▸ Supplied records:

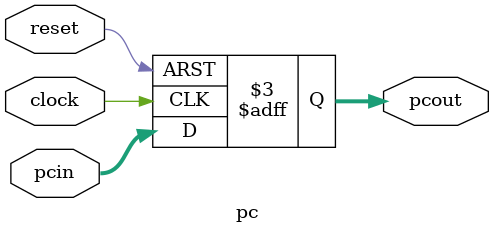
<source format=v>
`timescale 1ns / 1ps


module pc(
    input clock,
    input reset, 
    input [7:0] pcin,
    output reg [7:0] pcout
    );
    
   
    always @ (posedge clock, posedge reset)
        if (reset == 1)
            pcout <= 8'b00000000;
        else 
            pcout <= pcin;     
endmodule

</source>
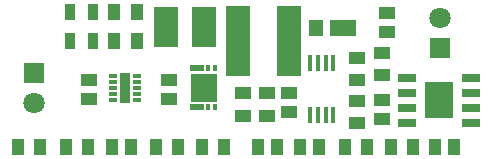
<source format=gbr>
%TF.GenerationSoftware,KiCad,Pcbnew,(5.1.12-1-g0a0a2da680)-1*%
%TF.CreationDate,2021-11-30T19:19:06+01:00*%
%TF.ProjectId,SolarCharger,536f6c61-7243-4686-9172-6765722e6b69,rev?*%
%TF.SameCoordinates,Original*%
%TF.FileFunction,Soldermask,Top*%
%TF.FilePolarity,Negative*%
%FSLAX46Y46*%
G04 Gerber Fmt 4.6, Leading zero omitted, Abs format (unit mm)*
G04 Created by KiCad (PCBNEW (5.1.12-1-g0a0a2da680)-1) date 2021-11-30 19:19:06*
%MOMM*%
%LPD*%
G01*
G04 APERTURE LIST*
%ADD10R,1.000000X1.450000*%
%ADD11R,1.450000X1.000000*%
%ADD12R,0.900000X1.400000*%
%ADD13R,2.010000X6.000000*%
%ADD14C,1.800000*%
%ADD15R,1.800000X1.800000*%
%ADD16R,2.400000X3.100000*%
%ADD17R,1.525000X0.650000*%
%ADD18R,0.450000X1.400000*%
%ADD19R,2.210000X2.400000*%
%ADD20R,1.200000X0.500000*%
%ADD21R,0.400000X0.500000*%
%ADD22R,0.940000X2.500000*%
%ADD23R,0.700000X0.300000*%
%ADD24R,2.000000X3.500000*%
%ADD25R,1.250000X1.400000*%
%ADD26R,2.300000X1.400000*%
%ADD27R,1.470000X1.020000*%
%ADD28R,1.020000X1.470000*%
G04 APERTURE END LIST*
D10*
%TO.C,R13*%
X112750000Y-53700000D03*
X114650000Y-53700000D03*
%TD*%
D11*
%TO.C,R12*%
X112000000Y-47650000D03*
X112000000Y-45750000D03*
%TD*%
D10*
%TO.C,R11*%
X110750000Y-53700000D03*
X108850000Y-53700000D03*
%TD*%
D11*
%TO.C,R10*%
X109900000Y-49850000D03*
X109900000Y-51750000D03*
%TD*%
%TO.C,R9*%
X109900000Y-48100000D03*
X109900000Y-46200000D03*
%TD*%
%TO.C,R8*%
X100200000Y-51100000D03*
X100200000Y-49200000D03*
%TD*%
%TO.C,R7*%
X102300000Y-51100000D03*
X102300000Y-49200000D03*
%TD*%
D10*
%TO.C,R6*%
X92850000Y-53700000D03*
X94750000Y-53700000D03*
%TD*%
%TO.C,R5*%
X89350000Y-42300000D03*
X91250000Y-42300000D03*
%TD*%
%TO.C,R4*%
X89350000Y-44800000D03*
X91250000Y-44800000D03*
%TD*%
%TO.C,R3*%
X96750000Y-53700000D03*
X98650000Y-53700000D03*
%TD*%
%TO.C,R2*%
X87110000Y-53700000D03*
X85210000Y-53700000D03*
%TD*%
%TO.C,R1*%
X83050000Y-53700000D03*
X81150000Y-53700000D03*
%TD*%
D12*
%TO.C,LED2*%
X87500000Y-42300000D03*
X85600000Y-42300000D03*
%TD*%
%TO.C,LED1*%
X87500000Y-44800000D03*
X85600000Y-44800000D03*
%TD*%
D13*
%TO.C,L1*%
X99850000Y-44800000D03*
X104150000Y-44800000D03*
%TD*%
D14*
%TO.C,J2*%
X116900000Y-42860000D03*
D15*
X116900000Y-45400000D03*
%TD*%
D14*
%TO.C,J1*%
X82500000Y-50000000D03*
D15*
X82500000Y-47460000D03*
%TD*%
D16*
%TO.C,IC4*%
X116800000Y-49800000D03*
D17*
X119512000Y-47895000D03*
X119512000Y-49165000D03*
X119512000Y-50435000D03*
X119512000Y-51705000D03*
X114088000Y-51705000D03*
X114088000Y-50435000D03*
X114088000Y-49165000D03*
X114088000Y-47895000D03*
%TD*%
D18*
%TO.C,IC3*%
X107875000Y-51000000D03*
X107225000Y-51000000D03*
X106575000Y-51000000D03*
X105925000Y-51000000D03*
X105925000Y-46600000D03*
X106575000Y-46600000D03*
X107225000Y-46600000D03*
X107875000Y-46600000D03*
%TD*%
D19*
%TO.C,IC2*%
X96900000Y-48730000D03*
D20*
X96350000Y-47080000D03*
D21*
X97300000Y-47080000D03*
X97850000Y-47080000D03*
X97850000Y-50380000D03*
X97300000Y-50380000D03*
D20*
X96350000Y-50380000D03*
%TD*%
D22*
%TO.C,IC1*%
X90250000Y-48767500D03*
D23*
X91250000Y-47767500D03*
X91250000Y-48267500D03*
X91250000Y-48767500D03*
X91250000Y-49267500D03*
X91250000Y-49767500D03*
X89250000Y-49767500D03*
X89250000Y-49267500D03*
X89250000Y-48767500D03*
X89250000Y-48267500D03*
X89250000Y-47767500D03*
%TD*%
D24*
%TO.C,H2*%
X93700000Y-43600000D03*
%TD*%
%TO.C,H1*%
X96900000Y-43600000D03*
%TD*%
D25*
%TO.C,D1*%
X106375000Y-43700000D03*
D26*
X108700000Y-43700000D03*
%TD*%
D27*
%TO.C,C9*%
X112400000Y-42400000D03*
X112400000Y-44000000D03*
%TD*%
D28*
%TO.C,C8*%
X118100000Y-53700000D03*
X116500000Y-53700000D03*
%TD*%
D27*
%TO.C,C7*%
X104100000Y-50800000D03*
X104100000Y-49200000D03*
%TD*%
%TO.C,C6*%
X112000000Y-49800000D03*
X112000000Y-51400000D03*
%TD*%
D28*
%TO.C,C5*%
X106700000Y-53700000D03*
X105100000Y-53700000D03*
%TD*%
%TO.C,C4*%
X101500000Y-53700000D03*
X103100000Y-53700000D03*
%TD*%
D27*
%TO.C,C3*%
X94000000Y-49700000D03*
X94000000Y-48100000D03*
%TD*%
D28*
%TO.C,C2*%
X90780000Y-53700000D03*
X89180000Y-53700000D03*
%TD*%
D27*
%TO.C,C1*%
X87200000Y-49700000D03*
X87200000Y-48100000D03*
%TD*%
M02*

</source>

▸ Exercise goal: Leave out the images and transcribe all the records exactly.

▸ Written response:
<source format=v>
`timescale 1ns / 1ps


module pc(
    input clock,
    input reset, 
    input [7:0] pcin,
    output reg [7:0] pcout
    );
    
   
    always @ (posedge clock, posedge reset)
        if (reset == 1)
            pcout <= 8'b00000000;
        else 
            pcout <= pcin;     
endmodule

</source>
<source format=gbr>
%TF.GenerationSoftware,KiCad,Pcbnew,(5.1.12-1-g0a0a2da680)-1*%
%TF.CreationDate,2021-11-30T19:19:06+01:00*%
%TF.ProjectId,SolarCharger,536f6c61-7243-4686-9172-6765722e6b69,rev?*%
%TF.SameCoordinates,Original*%
%TF.FileFunction,Soldermask,Top*%
%TF.FilePolarity,Negative*%
%FSLAX46Y46*%
G04 Gerber Fmt 4.6, Leading zero omitted, Abs format (unit mm)*
G04 Created by KiCad (PCBNEW (5.1.12-1-g0a0a2da680)-1) date 2021-11-30 19:19:06*
%MOMM*%
%LPD*%
G01*
G04 APERTURE LIST*
%ADD10R,1.000000X1.450000*%
%ADD11R,1.450000X1.000000*%
%ADD12R,0.900000X1.400000*%
%ADD13R,2.010000X6.000000*%
%ADD14C,1.800000*%
%ADD15R,1.800000X1.800000*%
%ADD16R,2.400000X3.100000*%
%ADD17R,1.525000X0.650000*%
%ADD18R,0.450000X1.400000*%
%ADD19R,2.210000X2.400000*%
%ADD20R,1.200000X0.500000*%
%ADD21R,0.400000X0.500000*%
%ADD22R,0.940000X2.500000*%
%ADD23R,0.700000X0.300000*%
%ADD24R,2.000000X3.500000*%
%ADD25R,1.250000X1.400000*%
%ADD26R,2.300000X1.400000*%
%ADD27R,1.470000X1.020000*%
%ADD28R,1.020000X1.470000*%
G04 APERTURE END LIST*
D10*
%TO.C,R13*%
X112750000Y-53700000D03*
X114650000Y-53700000D03*
%TD*%
D11*
%TO.C,R12*%
X112000000Y-47650000D03*
X112000000Y-45750000D03*
%TD*%
D10*
%TO.C,R11*%
X110750000Y-53700000D03*
X108850000Y-53700000D03*
%TD*%
D11*
%TO.C,R10*%
X109900000Y-49850000D03*
X109900000Y-51750000D03*
%TD*%
%TO.C,R9*%
X109900000Y-48100000D03*
X109900000Y-46200000D03*
%TD*%
%TO.C,R8*%
X100200000Y-51100000D03*
X100200000Y-49200000D03*
%TD*%
%TO.C,R7*%
X102300000Y-51100000D03*
X102300000Y-49200000D03*
%TD*%
D10*
%TO.C,R6*%
X92850000Y-53700000D03*
X94750000Y-53700000D03*
%TD*%
%TO.C,R5*%
X89350000Y-42300000D03*
X91250000Y-42300000D03*
%TD*%
%TO.C,R4*%
X89350000Y-44800000D03*
X91250000Y-44800000D03*
%TD*%
%TO.C,R3*%
X96750000Y-53700000D03*
X98650000Y-53700000D03*
%TD*%
%TO.C,R2*%
X87110000Y-53700000D03*
X85210000Y-53700000D03*
%TD*%
%TO.C,R1*%
X83050000Y-53700000D03*
X81150000Y-53700000D03*
%TD*%
D12*
%TO.C,LED2*%
X87500000Y-42300000D03*
X85600000Y-42300000D03*
%TD*%
%TO.C,LED1*%
X87500000Y-44800000D03*
X85600000Y-44800000D03*
%TD*%
D13*
%TO.C,L1*%
X99850000Y-44800000D03*
X104150000Y-44800000D03*
%TD*%
D14*
%TO.C,J2*%
X116900000Y-42860000D03*
D15*
X116900000Y-45400000D03*
%TD*%
D14*
%TO.C,J1*%
X82500000Y-50000000D03*
D15*
X82500000Y-47460000D03*
%TD*%
D16*
%TO.C,IC4*%
X116800000Y-49800000D03*
D17*
X119512000Y-47895000D03*
X119512000Y-49165000D03*
X119512000Y-50435000D03*
X119512000Y-51705000D03*
X114088000Y-51705000D03*
X114088000Y-50435000D03*
X114088000Y-49165000D03*
X114088000Y-47895000D03*
%TD*%
D18*
%TO.C,IC3*%
X107875000Y-51000000D03*
X107225000Y-51000000D03*
X106575000Y-51000000D03*
X105925000Y-51000000D03*
X105925000Y-46600000D03*
X106575000Y-46600000D03*
X107225000Y-46600000D03*
X107875000Y-46600000D03*
%TD*%
D19*
%TO.C,IC2*%
X96900000Y-48730000D03*
D20*
X96350000Y-47080000D03*
D21*
X97300000Y-47080000D03*
X97850000Y-47080000D03*
X97850000Y-50380000D03*
X97300000Y-50380000D03*
D20*
X96350000Y-50380000D03*
%TD*%
D22*
%TO.C,IC1*%
X90250000Y-48767500D03*
D23*
X91250000Y-47767500D03*
X91250000Y-48267500D03*
X91250000Y-48767500D03*
X91250000Y-49267500D03*
X91250000Y-49767500D03*
X89250000Y-49767500D03*
X89250000Y-49267500D03*
X89250000Y-48767500D03*
X89250000Y-48267500D03*
X89250000Y-47767500D03*
%TD*%
D24*
%TO.C,H2*%
X93700000Y-43600000D03*
%TD*%
%TO.C,H1*%
X96900000Y-43600000D03*
%TD*%
D25*
%TO.C,D1*%
X106375000Y-43700000D03*
D26*
X108700000Y-43700000D03*
%TD*%
D27*
%TO.C,C9*%
X112400000Y-42400000D03*
X112400000Y-44000000D03*
%TD*%
D28*
%TO.C,C8*%
X118100000Y-53700000D03*
X116500000Y-53700000D03*
%TD*%
D27*
%TO.C,C7*%
X104100000Y-50800000D03*
X104100000Y-49200000D03*
%TD*%
%TO.C,C6*%
X112000000Y-49800000D03*
X112000000Y-51400000D03*
%TD*%
D28*
%TO.C,C5*%
X106700000Y-53700000D03*
X105100000Y-53700000D03*
%TD*%
%TO.C,C4*%
X101500000Y-53700000D03*
X103100000Y-53700000D03*
%TD*%
D27*
%TO.C,C3*%
X94000000Y-49700000D03*
X94000000Y-48100000D03*
%TD*%
D28*
%TO.C,C2*%
X90780000Y-53700000D03*
X89180000Y-53700000D03*
%TD*%
D27*
%TO.C,C1*%
X87200000Y-49700000D03*
X87200000Y-48100000D03*
%TD*%
M02*

</source>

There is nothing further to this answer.